• The exercise
Format the lines below as a Markdown table with two columns, Row and Line, numbering each row and leaving out any blank lines.

═════ Raw data ═════

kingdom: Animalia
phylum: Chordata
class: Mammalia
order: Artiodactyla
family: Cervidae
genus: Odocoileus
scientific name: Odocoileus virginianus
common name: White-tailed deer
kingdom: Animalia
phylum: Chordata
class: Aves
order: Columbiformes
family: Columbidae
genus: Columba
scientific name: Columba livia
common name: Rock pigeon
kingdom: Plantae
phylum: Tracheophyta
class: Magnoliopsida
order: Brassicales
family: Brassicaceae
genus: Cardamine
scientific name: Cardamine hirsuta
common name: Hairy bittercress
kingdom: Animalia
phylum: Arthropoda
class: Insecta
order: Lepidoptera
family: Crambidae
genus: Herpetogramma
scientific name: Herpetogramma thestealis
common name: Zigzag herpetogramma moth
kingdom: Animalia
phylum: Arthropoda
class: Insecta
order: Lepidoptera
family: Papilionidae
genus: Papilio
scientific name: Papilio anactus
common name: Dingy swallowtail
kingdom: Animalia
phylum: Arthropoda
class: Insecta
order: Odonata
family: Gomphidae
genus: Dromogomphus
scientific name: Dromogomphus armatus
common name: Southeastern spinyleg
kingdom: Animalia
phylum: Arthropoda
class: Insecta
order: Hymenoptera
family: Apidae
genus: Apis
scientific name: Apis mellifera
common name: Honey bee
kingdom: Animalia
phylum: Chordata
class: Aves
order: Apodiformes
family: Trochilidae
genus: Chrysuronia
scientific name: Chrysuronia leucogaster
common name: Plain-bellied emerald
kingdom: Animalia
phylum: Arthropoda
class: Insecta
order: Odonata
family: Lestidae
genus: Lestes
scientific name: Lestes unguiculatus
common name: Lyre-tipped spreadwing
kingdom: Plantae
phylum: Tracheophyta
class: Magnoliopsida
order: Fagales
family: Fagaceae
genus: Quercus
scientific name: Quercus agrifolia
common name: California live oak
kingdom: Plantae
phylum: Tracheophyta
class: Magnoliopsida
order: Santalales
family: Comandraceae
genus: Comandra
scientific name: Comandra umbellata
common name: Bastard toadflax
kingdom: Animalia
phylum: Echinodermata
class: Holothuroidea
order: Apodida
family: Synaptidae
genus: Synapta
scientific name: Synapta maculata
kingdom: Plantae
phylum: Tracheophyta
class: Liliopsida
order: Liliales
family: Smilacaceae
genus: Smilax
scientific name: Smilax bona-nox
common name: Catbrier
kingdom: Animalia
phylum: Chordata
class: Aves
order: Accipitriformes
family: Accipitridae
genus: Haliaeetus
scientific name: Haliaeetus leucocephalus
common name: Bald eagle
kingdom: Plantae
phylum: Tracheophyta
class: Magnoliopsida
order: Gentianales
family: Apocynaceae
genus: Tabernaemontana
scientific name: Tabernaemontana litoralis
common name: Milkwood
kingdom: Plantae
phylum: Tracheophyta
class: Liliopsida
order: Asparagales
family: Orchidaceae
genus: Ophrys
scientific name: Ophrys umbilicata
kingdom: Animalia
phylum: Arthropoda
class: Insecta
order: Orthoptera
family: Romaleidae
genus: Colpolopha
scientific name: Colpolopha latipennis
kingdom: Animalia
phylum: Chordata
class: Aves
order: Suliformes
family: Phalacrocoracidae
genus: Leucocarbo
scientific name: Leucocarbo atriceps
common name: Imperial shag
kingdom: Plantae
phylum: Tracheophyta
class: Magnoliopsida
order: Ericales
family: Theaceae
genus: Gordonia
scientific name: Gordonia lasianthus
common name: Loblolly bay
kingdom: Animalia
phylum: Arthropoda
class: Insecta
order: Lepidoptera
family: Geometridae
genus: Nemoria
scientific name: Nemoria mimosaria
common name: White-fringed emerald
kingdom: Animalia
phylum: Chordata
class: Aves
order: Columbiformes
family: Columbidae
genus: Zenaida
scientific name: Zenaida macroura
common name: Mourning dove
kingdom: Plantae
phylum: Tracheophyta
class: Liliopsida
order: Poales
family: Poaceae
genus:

═════

• Result below
| Row | Line |
|---|---|
| 1 | kingdom: Animalia |
| 2 | phylum: Chordata |
| 3 | class: Mammalia |
| 4 | order: Artiodactyla |
| 5 | family: Cervidae |
| 6 | genus: Odocoileus |
| 7 | scientific name: Odocoileus virginianus |
| 8 | common name: White-tailed deer |
| 9 | kingdom: Animalia |
| 10 | phylum: Chordata |
| 11 | class: Aves |
| 12 | order: Columbiformes |
| 13 | family: Columbidae |
| 14 | genus: Columba |
| 15 | scientific name: Columba livia |
| 16 | common name: Rock pigeon |
| 17 | kingdom: Plantae |
| 18 | phylum: Tracheophyta |
| 19 | class: Magnoliopsida |
| 20 | order: Brassicales |
| 21 | family: Brassicaceae |
| 22 | genus: Cardamine |
| 23 | scientific name: Cardamine hirsuta |
| 24 | common name: Hairy bittercress |
| 25 | kingdom: Animalia |
| 26 | phylum: Arthropoda |
| 27 | class: Insecta |
| 28 | order: Lepidoptera |
| 29 | family: Crambidae |
| 30 | genus: Herpetogramma |
| 31 | scientific name: Herpetogramma thestealis |
| 32 | common name: Zigzag herpetogramma moth |
| 33 | kingdom: Animalia |
| 34 | phylum: Arthropoda |
| 35 | class: Insecta |
| 36 | order: Lepidoptera |
| 37 | family: Papilionidae |
| 38 | genus: Papilio |
| 39 | scientific name: Papilio anactus |
| 40 | common name: Dingy swallowtail |
| 41 | kingdom: Animalia |
| 42 | phylum: Arthropoda |
| 43 | class: Insecta |
| 44 | order: Odonata |
| 45 | family: Gomphidae |
| 46 | genus: Dromogomphus |
| 47 | scientific name: Dromogomphus armatus |
| 48 | common name: Southeastern spinyleg |
| 49 | kingdom: Animalia |
| 50 | phylum: Arthropoda |
| 51 | class: Insecta |
| 52 | order: Hymenoptera |
| 53 | family: Apidae |
| 54 | genus: Apis |
| 55 | scientific name: Apis mellifera |
| 56 | common name: Honey bee |
| 57 | kingdom: Animalia |
| 58 | phylum: Chordata |
| 59 | class: Aves |
| 60 | order: Apodiformes |
| 61 | family: Trochilidae |
| 62 | genus: Chrysuronia |
| 63 | scientific name: Chrysuronia leucogaster |
| 64 | common name: Plain-bellied emerald |
| 65 | kingdom: Animalia |
| 66 | phylum: Arthropoda |
| 67 | class: Insecta |
| 68 | order: Odonata |
| 69 | family: Lestidae |
| 70 | genus: Lestes |
| 71 | scientific name: Lestes unguiculatus |
| 72 | common name: Lyre-tipped spreadwing |
| 73 | kingdom: Plantae |
| 74 | phylum: Tracheophyta |
| 75 | class: Magnoliopsida |
| 76 | order: Fagales |
| 77 | family: Fagaceae |
| 78 | genus: Quercus |
| 79 | scientific name: Quercus agrifolia |
| 80 | common name: California live oak |
| 81 | kingdom: Plantae |
| 82 | phylum: Tracheophyta |
| 83 | class: Magnoliopsida |
| 84 | order: Santalales |
| 85 | family: Comandraceae |
| 86 | genus: Comandra |
| 87 | scientific name: Comandra umbellata |
| 88 | common name: Bastard toadflax |
| 89 | kingdom: Animalia |
| 90 | phylum: Echinodermata |
| 91 | class: Holothuroidea |
| 92 | order: Apodida |
| 93 | family: Synaptidae |
| 94 | genus: Synapta |
| 95 | scientific name: Synapta maculata |
| 96 | kingdom: Plantae |
| 97 | phylum: Tracheophyta |
| 98 | class: Liliopsida |
| 99 | order: Liliales |
| 100 | family: Smilacaceae |
| 101 | genus: Smilax |
| 102 | scientific name: Smilax bona-nox |
| 103 | common name: Catbrier |
| 104 | kingdom: Animalia |
| 105 | phylum: Chordata |
| 106 | class: Aves |
| 107 | order: Accipitriformes |
| 108 | family: Accipitridae |
| 109 | genus: Haliaeetus |
| 110 | scientific name: Haliaeetus leucocephalus |
| 111 | common name: Bald eagle |
| 112 | kingdom: Plantae |
| 113 | phylum: Tracheophyta |
| 114 | class: Magnoliopsida |
| 115 | order: Gentianales |
| 116 | family: Apocynaceae |
| 117 | genus: Tabernaemontana |
| 118 | scientific name: Tabernaemontana litoralis |
| 119 | common name: Milkwood |
| 120 | kingdom: Plantae |
| 121 | phylum: Tracheophyta |
| 122 | class: Liliopsida |
| 123 | order: Asparagales |
| 124 | family: Orchidaceae |
| 125 | genus: Ophrys |
| 126 | scientific name: Ophrys umbilicata |
| 127 | kingdom: Animalia |
| 128 | phylum: Arthropoda |
| 129 | class: Insecta |
| 130 | order: Orthoptera |
| 131 | family: Romaleidae |
| 132 | genus: Colpolopha |
| 133 | scientific name: Colpolopha latipennis |
| 134 | kingdom: Animalia |
| 135 | phylum: Chordata |
| 136 | class: Aves |
| 137 | order: Suliformes |
| 138 | family: Phalacrocoracidae |
| 139 | genus: Leucocarbo |
| 140 | scientific name: Leucocarbo atriceps |
| 141 | common name: Imperial shag |
| 142 | kingdom: Plantae |
| 143 | phylum: Tracheophyta |
| 144 | class: Magnoliopsida |
| 145 | order: Ericales |
| 146 | family: Theaceae |
| 147 | genus: Gordonia |
| 148 | scientific name: Gordonia lasianthus |
| 149 | common name: Loblolly bay |
| 150 | kingdom: Animalia |
| 151 | phylum: Arthropoda |
| 152 | class: Insecta |
| 153 | order: Lepidoptera |
| 154 | family: Geometridae |
| 155 | genus: Nemoria |
| 156 | scientific name: Nemoria mimosaria |
| 157 | common name: White-fringed emerald |
| 158 | kingdom: Animalia |
| 159 | phylum: Chordata |
| 160 | class: Aves |
| 161 | order: Columbiformes |
| 162 | family: Columbidae |
| 163 | genus: Zenaida |
| 164 | scientific name: Zenaida macroura |
| 165 | common name: Mourning dove |
| 166 | kingdom: Plantae |
| 167 | phylum: Tracheophyta |
| 168 | class: Liliopsida |
| 169 | order: Poales |
| 170 | family: Poaceae |
| 171 | genus: |